**WHAT IS NEEDED:** All lines from the one with "juist weer een" through the end of the records below are to be given again exactly, and nothing else.

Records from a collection
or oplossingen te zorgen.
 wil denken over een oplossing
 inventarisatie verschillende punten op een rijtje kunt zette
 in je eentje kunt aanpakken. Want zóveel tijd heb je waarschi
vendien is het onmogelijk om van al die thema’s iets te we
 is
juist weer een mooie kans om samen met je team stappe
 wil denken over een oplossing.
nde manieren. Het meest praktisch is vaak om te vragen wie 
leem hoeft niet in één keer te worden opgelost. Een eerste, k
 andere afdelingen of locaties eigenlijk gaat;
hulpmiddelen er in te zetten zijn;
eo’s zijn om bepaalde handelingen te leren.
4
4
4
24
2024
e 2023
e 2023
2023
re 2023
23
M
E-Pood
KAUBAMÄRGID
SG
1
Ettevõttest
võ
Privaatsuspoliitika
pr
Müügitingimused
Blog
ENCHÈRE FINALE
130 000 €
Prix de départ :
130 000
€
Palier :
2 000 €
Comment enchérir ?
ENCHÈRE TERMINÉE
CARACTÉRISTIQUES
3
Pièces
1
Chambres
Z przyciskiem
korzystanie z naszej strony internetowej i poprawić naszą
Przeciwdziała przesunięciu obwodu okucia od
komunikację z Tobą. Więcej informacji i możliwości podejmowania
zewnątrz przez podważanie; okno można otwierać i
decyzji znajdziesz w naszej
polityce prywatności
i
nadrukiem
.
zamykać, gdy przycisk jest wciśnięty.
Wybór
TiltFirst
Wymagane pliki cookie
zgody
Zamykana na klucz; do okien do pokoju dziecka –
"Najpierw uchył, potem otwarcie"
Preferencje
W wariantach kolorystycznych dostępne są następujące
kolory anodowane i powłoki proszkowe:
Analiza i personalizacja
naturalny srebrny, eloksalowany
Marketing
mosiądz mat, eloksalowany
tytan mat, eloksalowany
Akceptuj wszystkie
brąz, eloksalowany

**THE COMPLETED TASK:**
juist weer een mooie kans om samen met je team stappe
 wil denken over een oplossing.
nde manieren. Het meest praktisch is vaak om te vragen wie 
leem hoeft niet in één keer te worden opgelost. Een eerste, k
 andere afdelingen of locaties eigenlijk gaat;
hulpmiddelen er in te zetten zijn;
eo’s zijn om bepaalde handelingen te leren.
4
4
4
24
2024
e 2023
e 2023
2023
re 2023
23
M
E-Pood
KAUBAMÄRGID
SG
1
Ettevõttest
võ
Privaatsuspoliitika
pr
Müügitingimused
Blog
ENCHÈRE FINALE
130 000 €
Prix de départ :
130 000
€
Palier :
2 000 €
Comment enchérir ?
ENCHÈRE TERMINÉE
CARACTÉRISTIQUES
3
Pièces
1
Chambres
Z przyciskiem
korzystanie z naszej strony internetowej i poprawić naszą
Przeciwdziała przesunięciu obwodu okucia od
komunikację z Tobą. Więcej informacji i możliwości podejmowania
zewnątrz przez podważanie; okno można otwierać i
decyzji znajdziesz w naszej
polityce prywatności
i
nadrukiem
.
zamykać, gdy przycisk jest wciśnięty.
Wybór
TiltFirst
Wymagane pliki cookie
zgody
Zamykana na klucz; do okien do pokoju dziecka –
"Najpierw uchył, potem otwarcie"
Preferencje
W wariantach kolorystycznych dostępne są następujące
kolory anodowane i powłoki proszkowe:
Analiza i personalizacja
naturalny srebrny, eloksalowany
Marketing
mosiądz mat, eloksalowany
tytan mat, eloksalowany
Akceptuj wszystkie
brąz, eloksalowany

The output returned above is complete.